On my business card, it says “leadership coach, writer, sailor, editor.”
September is the month I highlight “sailor,” often taking off two weeks to race in championship events for the Shields and International One-Design classes. Then when I wake up and it’s October, another sailing season is history.
Besides providing an extraordinary mental and physical break, sailboat racing with a team of adults teaches me ongoing lessons that I treasure: an attitude of constant improvement despite setbacks, the Zen of all aspects of preparing ourselves and our boat, and how to keep it enjoyable for each other no matter whether we fall flat or succeed.
I’m happy to report we won our first event in September—the IOD World Championship! But rather than write a lengthy piece about that this month, I’ll simply leave you with a couple of pictures that say something about my September state of mind.

The first one, of us racing one of Nantucket’s matched fleet of IODs, may look straightforward to you, but to us it reflects a culmination for five focused sailors who have sailed many races together and attended to dozens of details of technique, gear, and refined sail trim that added up to first place on the podium. Arriving at the finish as a team, appreciating the fact that each had put the team’s success first in multiple ways, was a richer reward than any trophy.

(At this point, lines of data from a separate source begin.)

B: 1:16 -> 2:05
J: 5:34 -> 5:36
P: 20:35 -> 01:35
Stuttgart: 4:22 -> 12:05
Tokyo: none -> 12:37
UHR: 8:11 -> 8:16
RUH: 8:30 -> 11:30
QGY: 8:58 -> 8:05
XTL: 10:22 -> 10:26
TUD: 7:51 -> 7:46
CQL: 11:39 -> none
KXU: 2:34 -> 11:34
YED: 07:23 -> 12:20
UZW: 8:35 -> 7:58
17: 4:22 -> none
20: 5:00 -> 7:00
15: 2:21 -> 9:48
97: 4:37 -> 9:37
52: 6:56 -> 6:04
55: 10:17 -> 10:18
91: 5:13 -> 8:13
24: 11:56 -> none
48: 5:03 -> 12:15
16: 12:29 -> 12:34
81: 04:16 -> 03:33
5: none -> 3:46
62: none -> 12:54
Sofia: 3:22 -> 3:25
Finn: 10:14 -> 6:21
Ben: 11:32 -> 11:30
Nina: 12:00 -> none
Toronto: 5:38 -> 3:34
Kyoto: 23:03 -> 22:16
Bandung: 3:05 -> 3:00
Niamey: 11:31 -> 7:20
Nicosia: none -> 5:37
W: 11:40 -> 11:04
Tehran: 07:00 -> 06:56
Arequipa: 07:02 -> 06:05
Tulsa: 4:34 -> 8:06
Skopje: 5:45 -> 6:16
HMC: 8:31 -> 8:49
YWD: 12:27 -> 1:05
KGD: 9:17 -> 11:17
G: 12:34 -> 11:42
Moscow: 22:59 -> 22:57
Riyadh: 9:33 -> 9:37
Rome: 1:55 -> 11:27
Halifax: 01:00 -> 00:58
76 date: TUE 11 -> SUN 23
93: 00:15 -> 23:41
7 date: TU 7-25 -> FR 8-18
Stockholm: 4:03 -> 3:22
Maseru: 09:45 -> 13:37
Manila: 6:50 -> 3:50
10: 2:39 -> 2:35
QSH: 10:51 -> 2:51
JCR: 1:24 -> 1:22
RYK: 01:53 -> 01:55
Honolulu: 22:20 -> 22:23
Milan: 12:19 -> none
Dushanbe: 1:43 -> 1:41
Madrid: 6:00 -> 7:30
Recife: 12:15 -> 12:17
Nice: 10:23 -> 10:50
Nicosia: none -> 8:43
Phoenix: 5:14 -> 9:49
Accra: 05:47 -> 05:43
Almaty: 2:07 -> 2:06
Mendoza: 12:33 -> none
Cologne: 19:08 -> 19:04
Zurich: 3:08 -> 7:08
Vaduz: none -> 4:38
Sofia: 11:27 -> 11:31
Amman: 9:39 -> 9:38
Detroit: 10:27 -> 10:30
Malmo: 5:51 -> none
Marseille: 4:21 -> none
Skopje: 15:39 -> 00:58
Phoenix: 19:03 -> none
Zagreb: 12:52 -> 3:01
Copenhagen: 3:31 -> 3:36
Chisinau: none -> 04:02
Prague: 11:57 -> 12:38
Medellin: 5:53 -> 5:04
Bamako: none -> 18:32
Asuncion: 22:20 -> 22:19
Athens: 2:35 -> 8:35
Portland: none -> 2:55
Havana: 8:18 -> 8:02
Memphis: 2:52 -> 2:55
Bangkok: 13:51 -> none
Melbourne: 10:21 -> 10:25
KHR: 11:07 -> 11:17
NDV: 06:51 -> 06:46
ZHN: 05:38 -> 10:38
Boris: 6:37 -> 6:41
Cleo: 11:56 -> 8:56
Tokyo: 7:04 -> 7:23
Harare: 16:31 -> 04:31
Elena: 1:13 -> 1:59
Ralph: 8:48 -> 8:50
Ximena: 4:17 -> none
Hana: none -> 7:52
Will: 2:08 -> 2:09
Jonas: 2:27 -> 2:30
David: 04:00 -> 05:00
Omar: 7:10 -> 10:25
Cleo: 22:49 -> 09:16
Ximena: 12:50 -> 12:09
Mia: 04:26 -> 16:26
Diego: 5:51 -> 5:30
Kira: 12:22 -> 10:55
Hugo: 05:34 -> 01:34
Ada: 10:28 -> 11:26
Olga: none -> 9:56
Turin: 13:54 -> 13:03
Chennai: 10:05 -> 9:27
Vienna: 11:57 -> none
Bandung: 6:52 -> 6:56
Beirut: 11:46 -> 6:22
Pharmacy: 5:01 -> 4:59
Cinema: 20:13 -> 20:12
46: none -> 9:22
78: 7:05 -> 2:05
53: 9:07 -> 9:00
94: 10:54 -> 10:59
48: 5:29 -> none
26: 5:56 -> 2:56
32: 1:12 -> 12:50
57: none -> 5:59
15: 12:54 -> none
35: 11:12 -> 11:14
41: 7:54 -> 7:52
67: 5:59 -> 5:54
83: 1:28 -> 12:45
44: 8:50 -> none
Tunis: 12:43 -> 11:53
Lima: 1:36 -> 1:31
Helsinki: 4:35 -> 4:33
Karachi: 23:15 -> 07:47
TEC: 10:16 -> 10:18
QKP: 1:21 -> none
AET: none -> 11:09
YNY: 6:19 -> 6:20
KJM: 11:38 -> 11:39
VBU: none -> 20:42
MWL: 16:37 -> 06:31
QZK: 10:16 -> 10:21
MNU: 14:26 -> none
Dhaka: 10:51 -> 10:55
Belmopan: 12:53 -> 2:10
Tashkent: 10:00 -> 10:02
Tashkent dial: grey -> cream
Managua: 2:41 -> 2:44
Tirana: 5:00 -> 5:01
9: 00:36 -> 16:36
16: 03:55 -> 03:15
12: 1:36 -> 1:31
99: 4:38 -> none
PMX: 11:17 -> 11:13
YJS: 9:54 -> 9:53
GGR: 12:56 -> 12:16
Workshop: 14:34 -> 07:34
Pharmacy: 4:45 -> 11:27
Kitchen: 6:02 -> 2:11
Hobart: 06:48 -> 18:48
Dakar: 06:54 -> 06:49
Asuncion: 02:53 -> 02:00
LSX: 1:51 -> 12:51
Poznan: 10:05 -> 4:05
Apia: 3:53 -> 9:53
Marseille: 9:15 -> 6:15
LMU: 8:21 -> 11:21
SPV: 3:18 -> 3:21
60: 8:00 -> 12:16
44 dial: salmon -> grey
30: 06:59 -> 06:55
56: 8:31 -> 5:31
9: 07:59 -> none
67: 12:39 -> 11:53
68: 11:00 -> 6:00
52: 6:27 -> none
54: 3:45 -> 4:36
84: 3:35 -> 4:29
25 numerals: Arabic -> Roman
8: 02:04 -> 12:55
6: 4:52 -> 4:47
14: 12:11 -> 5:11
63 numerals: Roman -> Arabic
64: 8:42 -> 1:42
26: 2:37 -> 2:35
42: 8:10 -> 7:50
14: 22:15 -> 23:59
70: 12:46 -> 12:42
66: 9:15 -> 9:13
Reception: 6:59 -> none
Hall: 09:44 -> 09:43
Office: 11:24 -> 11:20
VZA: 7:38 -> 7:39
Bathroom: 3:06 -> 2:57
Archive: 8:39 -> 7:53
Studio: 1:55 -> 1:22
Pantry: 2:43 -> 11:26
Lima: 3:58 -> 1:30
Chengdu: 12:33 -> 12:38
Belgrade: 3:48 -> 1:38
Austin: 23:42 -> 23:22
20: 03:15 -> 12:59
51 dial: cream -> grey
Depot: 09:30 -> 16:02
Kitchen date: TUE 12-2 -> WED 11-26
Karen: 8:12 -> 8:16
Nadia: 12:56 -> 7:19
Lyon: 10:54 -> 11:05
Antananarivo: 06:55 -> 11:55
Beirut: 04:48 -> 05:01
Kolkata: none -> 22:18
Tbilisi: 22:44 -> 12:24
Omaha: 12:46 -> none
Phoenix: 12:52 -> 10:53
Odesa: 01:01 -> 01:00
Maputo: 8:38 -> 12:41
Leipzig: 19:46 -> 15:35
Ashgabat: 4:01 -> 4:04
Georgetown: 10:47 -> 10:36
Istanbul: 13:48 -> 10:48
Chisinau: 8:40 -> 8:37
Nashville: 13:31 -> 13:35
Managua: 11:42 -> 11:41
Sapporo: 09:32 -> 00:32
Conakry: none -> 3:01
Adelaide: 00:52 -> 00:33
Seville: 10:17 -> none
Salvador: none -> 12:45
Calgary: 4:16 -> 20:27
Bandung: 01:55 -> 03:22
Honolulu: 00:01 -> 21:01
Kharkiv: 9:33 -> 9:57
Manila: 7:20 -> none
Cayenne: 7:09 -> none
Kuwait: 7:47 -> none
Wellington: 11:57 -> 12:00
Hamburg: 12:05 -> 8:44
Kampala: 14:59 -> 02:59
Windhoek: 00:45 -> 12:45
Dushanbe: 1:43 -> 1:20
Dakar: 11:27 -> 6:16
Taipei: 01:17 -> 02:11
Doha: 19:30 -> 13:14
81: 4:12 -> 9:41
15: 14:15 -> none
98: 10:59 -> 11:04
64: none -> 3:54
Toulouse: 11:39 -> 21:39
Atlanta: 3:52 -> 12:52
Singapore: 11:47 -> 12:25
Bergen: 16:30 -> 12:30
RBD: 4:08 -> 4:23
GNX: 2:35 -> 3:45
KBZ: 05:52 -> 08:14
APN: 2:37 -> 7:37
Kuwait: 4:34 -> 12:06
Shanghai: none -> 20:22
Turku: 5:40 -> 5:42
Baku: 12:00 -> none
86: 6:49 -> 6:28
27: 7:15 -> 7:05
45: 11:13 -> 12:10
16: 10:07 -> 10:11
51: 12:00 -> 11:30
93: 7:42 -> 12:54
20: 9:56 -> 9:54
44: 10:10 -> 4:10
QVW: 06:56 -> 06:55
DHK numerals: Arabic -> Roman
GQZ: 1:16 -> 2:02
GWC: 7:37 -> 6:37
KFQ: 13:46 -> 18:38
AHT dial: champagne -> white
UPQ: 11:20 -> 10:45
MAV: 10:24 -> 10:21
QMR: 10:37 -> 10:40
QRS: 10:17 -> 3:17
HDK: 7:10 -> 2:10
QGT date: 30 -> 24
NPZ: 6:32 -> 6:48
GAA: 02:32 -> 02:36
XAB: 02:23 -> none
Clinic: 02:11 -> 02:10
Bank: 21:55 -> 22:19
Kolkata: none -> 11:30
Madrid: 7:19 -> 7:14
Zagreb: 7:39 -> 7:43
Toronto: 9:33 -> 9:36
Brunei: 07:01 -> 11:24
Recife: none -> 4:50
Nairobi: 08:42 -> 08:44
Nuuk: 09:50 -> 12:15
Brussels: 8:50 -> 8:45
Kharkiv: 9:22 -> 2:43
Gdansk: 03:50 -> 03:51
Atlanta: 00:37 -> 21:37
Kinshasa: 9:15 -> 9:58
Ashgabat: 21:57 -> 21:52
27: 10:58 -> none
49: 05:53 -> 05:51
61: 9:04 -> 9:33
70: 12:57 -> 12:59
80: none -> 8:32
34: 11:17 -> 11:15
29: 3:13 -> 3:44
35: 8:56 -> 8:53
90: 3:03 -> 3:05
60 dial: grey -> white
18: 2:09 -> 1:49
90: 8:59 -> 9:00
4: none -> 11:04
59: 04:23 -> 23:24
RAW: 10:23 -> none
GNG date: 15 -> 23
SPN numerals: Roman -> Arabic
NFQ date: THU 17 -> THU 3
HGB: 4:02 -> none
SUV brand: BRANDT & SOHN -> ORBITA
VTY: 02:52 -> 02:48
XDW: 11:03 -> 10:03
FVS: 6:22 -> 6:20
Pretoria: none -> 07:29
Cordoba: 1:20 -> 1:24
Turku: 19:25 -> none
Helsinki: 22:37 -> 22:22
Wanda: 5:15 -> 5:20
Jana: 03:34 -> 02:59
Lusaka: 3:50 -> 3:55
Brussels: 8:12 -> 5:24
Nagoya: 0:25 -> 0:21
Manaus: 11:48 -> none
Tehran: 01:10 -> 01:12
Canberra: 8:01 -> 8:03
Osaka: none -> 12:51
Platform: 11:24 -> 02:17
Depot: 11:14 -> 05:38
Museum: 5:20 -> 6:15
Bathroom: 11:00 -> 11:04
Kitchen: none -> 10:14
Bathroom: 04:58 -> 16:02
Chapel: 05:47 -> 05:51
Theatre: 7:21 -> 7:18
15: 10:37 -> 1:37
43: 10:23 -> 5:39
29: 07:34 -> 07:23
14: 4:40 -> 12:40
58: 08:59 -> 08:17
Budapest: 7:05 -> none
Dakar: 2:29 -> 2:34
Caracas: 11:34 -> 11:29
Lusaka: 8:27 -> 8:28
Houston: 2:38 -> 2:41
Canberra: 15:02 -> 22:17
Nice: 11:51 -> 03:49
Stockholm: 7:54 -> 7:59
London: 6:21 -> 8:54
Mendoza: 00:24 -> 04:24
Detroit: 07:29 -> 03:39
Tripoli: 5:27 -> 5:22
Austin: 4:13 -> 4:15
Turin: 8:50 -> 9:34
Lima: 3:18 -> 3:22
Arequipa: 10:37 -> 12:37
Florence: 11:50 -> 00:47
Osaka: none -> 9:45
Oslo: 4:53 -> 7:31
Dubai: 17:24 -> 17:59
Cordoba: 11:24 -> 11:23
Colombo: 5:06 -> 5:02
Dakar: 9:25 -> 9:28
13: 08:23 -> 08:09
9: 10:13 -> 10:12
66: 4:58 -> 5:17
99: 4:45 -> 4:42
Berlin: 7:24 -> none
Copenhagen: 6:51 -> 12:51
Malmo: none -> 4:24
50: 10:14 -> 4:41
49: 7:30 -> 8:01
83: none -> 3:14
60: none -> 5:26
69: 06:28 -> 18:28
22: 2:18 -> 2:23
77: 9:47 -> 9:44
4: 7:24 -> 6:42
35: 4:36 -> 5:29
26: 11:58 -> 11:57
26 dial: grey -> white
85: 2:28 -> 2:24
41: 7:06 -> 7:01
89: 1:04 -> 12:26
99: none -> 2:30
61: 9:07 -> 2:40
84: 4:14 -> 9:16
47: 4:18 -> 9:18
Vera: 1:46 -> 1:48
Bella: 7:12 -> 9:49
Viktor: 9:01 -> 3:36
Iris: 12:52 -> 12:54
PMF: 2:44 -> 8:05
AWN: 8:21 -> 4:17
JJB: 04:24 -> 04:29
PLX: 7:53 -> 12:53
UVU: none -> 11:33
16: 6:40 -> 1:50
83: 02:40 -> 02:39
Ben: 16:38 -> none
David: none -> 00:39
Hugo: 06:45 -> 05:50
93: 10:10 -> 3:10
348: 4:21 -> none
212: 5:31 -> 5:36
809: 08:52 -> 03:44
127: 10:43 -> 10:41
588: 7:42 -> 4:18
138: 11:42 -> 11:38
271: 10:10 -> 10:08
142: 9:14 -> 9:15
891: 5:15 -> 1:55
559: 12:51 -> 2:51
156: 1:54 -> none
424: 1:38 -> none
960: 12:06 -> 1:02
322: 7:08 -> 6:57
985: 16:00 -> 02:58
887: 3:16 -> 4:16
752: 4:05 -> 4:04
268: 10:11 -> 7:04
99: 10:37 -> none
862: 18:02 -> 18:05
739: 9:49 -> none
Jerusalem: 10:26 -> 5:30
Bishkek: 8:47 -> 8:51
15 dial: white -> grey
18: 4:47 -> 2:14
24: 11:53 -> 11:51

The second is a photo of Grace, our Shields, heading to Massachusetts last week with my partner Reed Baer at the helm of the U-Haul truck. Reed sailed with me in the IOD event—and now we both know it’s time for us to reset, remembering that past performance is no guarantee of future…(etc., etc.). Our intention is to sail with our Grace teammates as well as we know how, adapt to the inevitable changes in the wind and our fortunes, and have fun as we go—hoping that our race results will again allow us to be in the hunt when the final day of the Shields Nationals dawns next Saturday.

Then Sunday will come, and I’ll wake up to October. Have a great month!